BEGIN Data extract

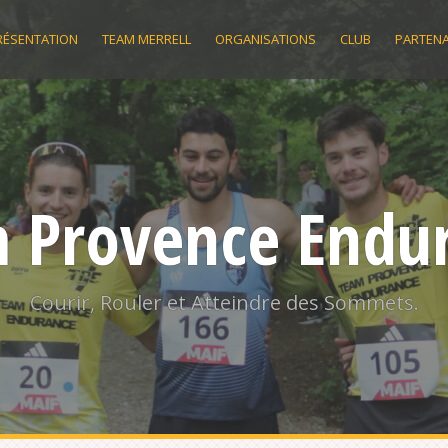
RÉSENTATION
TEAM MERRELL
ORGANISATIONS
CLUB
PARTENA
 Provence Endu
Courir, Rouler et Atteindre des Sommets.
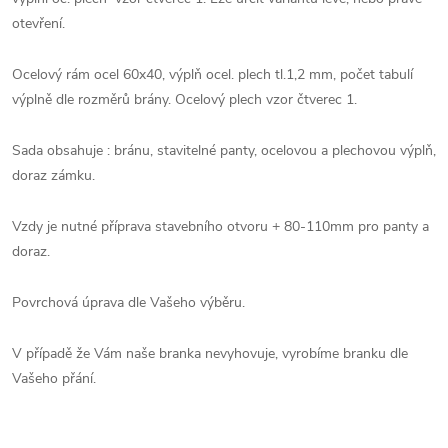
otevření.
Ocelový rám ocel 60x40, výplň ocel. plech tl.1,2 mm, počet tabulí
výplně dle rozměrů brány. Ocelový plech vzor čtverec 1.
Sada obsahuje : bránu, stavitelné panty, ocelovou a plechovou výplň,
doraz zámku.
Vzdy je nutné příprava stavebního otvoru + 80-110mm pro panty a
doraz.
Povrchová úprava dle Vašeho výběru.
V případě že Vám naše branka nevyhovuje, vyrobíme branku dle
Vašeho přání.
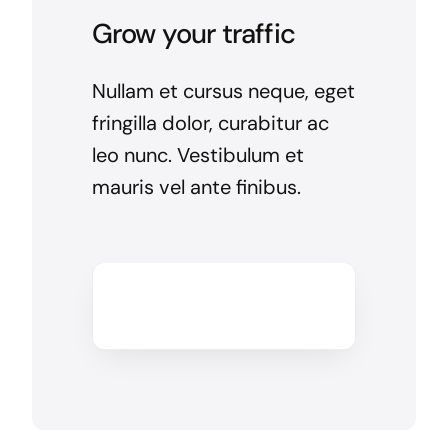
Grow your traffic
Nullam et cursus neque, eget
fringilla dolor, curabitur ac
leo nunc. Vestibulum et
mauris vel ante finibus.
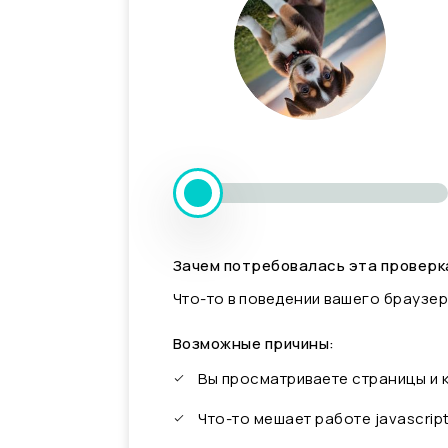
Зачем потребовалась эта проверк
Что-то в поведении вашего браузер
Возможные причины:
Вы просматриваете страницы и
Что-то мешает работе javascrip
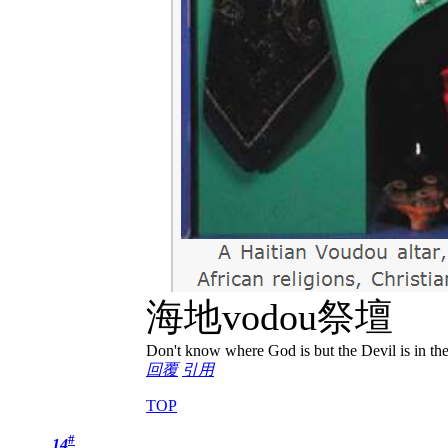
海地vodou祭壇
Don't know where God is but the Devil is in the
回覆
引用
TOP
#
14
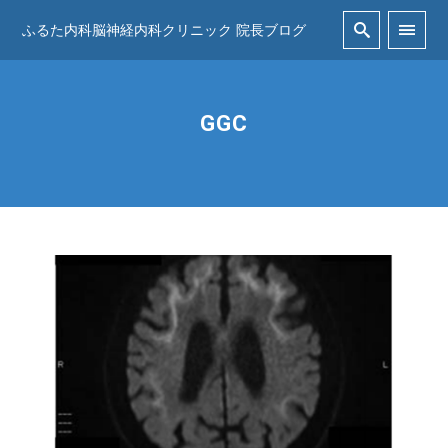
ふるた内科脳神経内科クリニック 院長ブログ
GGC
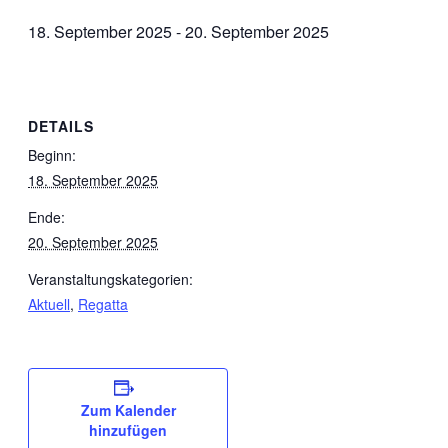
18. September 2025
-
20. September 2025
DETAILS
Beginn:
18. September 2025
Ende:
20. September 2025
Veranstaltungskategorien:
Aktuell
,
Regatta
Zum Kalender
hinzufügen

END Data extract
BEGIN Data extract

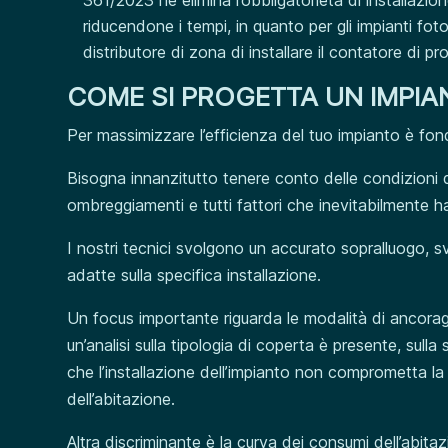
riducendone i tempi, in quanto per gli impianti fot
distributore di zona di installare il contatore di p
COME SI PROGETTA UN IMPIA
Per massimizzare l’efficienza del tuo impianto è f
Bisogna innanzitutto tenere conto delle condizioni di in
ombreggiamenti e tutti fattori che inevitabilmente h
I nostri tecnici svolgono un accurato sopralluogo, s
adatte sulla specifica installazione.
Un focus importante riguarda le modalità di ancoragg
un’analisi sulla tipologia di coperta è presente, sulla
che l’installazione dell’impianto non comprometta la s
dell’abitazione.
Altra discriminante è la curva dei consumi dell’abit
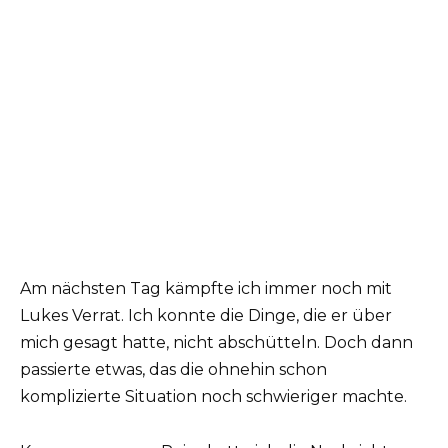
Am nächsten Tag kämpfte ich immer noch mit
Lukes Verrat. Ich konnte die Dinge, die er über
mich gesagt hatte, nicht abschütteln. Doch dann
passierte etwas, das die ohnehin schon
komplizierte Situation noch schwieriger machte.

END Data extract

How many lines of the records contain the string "noch", counting only matches with the same capitalization? Reply with the number alone.

Output for this task
2